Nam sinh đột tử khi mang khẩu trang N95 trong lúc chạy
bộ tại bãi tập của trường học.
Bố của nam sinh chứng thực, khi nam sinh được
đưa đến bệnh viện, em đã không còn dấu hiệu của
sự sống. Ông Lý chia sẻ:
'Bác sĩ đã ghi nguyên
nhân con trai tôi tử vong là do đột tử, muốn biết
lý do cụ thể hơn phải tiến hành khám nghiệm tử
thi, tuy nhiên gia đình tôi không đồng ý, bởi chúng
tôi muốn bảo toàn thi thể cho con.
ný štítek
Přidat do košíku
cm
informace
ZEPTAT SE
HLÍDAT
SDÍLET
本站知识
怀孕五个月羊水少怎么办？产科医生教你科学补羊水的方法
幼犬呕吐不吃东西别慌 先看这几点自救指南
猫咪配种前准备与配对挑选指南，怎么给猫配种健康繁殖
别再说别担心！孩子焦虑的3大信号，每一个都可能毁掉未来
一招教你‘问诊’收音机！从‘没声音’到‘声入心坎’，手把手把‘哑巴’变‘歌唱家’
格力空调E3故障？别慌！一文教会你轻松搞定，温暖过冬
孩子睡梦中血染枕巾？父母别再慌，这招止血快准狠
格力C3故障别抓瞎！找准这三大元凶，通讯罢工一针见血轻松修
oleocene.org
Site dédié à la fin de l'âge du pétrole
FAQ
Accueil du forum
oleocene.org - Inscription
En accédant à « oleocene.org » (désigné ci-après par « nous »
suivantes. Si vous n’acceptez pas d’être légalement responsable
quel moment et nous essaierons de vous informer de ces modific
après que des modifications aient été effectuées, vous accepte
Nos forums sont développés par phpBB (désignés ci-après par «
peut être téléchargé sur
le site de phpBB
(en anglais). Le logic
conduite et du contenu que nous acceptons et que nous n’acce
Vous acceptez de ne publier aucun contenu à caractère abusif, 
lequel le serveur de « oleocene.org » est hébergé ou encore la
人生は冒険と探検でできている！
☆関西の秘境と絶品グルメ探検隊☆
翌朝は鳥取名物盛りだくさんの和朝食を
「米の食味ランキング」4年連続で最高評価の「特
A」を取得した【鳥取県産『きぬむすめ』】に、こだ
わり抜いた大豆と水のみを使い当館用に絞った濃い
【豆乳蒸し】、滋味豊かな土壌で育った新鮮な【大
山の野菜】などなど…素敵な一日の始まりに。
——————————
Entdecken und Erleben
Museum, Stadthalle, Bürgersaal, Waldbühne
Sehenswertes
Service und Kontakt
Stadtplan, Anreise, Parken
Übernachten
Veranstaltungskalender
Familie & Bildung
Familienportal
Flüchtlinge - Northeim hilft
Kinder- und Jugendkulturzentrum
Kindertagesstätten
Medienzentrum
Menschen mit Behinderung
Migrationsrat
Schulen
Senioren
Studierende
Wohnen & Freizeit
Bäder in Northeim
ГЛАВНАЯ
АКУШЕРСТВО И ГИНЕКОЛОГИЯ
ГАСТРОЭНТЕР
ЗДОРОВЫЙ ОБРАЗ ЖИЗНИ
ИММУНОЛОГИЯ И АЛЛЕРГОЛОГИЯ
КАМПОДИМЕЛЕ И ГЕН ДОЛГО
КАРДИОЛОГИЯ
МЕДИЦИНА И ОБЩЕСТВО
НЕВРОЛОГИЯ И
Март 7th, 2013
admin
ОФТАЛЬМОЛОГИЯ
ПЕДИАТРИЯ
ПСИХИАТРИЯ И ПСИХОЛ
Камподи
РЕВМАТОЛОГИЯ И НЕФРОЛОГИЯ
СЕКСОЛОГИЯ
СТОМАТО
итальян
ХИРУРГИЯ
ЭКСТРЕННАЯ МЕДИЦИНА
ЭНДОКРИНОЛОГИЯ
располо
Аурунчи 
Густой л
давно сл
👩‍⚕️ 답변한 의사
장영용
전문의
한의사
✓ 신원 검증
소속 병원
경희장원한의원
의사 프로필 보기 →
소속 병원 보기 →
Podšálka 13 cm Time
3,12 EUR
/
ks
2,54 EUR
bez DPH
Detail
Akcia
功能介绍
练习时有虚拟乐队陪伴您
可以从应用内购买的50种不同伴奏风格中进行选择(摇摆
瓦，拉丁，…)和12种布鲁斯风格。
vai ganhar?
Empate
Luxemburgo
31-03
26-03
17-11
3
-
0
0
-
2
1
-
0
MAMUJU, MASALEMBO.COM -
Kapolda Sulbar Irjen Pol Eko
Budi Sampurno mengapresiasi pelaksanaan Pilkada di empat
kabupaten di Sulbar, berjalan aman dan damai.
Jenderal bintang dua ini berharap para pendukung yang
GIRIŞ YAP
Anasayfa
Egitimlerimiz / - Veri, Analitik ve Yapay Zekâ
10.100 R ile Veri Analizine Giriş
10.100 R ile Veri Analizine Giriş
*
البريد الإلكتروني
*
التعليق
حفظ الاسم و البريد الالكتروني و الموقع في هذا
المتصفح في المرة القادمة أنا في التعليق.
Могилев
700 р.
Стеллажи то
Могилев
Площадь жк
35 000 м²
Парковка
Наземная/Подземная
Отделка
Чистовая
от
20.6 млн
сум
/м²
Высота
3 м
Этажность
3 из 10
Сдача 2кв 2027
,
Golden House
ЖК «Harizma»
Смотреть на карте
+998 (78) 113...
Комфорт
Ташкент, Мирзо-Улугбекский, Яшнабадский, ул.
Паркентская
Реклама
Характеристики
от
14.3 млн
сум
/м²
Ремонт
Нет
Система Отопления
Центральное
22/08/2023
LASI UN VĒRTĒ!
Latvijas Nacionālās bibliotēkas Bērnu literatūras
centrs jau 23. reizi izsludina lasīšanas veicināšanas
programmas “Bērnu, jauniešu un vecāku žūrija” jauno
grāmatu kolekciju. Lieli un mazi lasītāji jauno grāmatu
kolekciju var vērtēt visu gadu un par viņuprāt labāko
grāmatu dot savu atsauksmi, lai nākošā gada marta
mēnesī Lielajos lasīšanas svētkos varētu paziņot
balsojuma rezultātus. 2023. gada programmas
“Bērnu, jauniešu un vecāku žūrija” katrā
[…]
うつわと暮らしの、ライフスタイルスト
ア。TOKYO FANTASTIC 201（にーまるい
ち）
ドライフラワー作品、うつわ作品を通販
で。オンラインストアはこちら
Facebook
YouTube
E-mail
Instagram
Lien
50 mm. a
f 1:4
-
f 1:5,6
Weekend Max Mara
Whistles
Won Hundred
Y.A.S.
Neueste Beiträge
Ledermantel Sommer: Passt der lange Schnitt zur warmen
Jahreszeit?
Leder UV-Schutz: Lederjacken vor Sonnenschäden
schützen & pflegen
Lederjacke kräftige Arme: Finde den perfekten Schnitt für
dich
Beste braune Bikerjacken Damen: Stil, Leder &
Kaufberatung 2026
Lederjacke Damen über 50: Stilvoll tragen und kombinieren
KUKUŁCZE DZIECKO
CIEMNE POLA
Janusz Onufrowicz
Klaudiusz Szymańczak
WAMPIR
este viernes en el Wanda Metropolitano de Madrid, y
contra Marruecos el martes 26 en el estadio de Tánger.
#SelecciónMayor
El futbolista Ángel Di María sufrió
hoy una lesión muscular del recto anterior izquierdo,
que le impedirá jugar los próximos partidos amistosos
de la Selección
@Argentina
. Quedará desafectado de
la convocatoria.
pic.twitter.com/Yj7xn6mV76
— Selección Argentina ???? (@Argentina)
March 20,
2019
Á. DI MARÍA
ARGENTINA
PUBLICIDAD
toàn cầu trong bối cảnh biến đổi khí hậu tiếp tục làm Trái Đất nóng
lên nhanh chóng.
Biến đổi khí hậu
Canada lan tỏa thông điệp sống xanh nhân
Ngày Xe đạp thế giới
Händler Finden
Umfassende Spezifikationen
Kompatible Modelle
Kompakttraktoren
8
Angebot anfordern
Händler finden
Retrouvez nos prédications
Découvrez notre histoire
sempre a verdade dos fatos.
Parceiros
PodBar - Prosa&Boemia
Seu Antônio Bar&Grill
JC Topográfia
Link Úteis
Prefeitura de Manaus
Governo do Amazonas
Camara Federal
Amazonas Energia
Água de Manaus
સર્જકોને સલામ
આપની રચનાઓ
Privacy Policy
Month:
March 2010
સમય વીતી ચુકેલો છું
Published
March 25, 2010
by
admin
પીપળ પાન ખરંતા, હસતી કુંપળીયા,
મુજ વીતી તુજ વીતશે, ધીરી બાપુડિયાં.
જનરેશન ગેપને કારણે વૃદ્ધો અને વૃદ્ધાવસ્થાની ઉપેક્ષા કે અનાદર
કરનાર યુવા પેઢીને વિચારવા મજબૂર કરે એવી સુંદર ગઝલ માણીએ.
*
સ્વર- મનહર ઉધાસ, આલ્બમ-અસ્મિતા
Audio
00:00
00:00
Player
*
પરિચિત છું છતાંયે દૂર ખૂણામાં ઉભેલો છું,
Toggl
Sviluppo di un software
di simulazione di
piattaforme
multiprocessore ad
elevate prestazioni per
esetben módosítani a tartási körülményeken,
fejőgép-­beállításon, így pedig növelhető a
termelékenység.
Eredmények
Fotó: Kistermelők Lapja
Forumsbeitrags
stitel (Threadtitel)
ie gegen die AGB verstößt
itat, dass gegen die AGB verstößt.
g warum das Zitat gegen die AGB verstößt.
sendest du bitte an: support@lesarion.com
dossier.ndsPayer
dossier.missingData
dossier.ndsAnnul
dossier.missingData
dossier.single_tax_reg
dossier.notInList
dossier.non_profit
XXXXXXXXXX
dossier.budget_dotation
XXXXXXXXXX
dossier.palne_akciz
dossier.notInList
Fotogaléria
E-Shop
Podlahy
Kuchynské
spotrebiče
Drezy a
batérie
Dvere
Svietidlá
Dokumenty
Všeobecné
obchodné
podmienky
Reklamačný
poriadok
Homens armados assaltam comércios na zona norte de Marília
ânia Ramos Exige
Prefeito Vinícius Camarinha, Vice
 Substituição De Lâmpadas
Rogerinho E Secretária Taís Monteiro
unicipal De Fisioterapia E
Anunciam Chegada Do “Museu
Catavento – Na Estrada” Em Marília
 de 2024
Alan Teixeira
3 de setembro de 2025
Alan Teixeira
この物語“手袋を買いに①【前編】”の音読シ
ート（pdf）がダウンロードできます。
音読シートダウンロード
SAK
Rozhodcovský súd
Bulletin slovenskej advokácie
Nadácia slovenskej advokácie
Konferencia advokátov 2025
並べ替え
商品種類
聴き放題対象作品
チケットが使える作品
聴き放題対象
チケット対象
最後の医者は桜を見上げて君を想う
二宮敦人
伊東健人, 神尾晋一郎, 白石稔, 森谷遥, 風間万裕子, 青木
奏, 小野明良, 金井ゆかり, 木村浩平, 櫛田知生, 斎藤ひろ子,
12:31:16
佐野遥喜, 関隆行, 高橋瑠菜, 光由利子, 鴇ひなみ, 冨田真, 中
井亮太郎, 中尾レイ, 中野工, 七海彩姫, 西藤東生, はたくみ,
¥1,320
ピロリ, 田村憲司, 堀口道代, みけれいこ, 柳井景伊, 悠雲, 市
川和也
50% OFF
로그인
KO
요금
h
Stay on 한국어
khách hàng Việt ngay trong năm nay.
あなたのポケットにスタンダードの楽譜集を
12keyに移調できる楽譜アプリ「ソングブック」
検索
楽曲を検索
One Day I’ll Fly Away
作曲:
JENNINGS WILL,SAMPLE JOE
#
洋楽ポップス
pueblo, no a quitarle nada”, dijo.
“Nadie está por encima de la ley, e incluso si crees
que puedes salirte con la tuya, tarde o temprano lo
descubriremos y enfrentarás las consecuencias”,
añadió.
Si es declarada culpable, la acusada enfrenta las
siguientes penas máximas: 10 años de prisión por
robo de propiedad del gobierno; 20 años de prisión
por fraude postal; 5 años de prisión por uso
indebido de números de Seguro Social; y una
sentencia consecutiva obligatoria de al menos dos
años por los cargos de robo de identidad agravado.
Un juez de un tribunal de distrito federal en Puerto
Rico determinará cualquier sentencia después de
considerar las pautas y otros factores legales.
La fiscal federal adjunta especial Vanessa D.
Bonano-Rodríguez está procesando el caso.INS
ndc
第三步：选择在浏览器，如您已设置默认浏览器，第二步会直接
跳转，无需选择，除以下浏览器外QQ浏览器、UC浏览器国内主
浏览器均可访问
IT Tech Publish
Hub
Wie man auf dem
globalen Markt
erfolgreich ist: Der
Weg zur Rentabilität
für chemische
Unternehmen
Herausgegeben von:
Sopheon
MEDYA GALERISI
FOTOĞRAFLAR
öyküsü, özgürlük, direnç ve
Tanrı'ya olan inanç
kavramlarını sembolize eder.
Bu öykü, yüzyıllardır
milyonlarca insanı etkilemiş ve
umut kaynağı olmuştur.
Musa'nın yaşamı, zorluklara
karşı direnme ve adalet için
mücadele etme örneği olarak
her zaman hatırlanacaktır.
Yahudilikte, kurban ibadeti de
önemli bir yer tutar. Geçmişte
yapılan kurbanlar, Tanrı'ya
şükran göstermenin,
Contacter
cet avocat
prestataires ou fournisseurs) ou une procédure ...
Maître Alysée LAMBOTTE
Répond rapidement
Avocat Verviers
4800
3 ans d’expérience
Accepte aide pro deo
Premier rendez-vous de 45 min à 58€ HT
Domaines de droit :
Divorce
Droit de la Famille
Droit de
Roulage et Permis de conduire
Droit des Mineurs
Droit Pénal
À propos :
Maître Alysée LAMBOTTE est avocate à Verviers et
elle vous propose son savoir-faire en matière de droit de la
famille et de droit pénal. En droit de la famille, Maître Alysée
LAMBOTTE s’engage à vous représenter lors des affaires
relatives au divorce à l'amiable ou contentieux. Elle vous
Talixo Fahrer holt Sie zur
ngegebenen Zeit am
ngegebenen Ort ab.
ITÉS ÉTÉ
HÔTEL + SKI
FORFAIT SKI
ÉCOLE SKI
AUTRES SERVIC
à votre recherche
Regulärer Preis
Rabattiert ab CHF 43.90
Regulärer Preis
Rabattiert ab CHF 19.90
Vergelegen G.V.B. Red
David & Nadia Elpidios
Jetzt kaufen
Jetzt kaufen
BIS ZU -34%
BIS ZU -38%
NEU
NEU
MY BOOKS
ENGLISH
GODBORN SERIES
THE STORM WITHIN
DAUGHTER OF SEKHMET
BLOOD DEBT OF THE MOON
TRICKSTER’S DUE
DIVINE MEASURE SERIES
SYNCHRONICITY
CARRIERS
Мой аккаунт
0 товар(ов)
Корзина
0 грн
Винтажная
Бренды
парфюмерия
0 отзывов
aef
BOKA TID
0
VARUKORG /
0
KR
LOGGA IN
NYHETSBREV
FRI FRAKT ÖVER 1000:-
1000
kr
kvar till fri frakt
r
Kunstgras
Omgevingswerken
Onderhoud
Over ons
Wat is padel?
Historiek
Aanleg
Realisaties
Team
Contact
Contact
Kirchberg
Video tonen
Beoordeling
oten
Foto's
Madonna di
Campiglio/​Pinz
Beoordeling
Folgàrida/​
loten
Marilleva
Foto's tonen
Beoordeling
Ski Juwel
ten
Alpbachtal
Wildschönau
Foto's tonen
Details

***

◆ Assigned task:
Here the output must be the lines above from the line with "après que des" to the line with "ЭКСТРЕННАЯ МЕДИЦИНА", both included, duplicated word for word and nothing else.

◆ Your solution:
après que des modifications aient été effectuées, vous accepte
Nos forums sont développés par phpBB (désignés ci-après par «
peut être téléchargé sur
le site de phpBB
(en anglais). Le logic
conduite et du contenu que nous acceptons et que nous n’acce
Vous acceptez de ne publier aucun contenu à caractère abusif, 
lequel le serveur de « oleocene.org » est hébergé ou encore la
人生は冒険と探検でできている！
☆関西の秘境と絶品グルメ探検隊☆
翌朝は鳥取名物盛りだくさんの和朝食を
「米の食味ランキング」4年連続で最高評価の「特
A」を取得した【鳥取県産『きぬむすめ』】に、こだ
わり抜いた大豆と水のみを使い当館用に絞った濃い
【豆乳蒸し】、滋味豊かな土壌で育った新鮮な【大
山の野菜】などなど…素敵な一日の始まりに。
——————————
Entdecken und Erleben
Museum, Stadthalle, Bürgersaal, Waldbühne
Sehenswertes
Service und Kontakt
Stadtplan, Anreise, Parken
Übernachten
Veranstaltungskalender
Familie & Bildung
Familienportal
Flüchtlinge - Northeim hilft
Kinder- und Jugendkulturzentrum
Kindertagesstätten
Medienzentrum
Menschen mit Behinderung
Migrationsrat
Schulen
Senioren
Studierende
Wohnen & Freizeit
Bäder in Northeim
ГЛАВНАЯ
АКУШЕРСТВО И ГИНЕКОЛОГИЯ
ГАСТРОЭНТЕР
ЗДОРОВЫЙ ОБРАЗ ЖИЗНИ
ИММУНОЛОГИЯ И АЛЛЕРГОЛОГИЯ
КАМПОДИМЕЛЕ И ГЕН ДОЛГО
КАРДИОЛОГИЯ
МЕДИЦИНА И ОБЩЕСТВО
НЕВРОЛОГИЯ И
Март 7th, 2013
admin
ОФТАЛЬМОЛОГИЯ
ПЕДИАТРИЯ
ПСИХИАТРИЯ И ПСИХОЛ
Камподи
РЕВМАТОЛОГИЯ И НЕФРОЛОГИЯ
СЕКСОЛОГИЯ
СТОМАТО
итальян
ХИРУРГИЯ
ЭКСТРЕННАЯ МЕДИЦИНА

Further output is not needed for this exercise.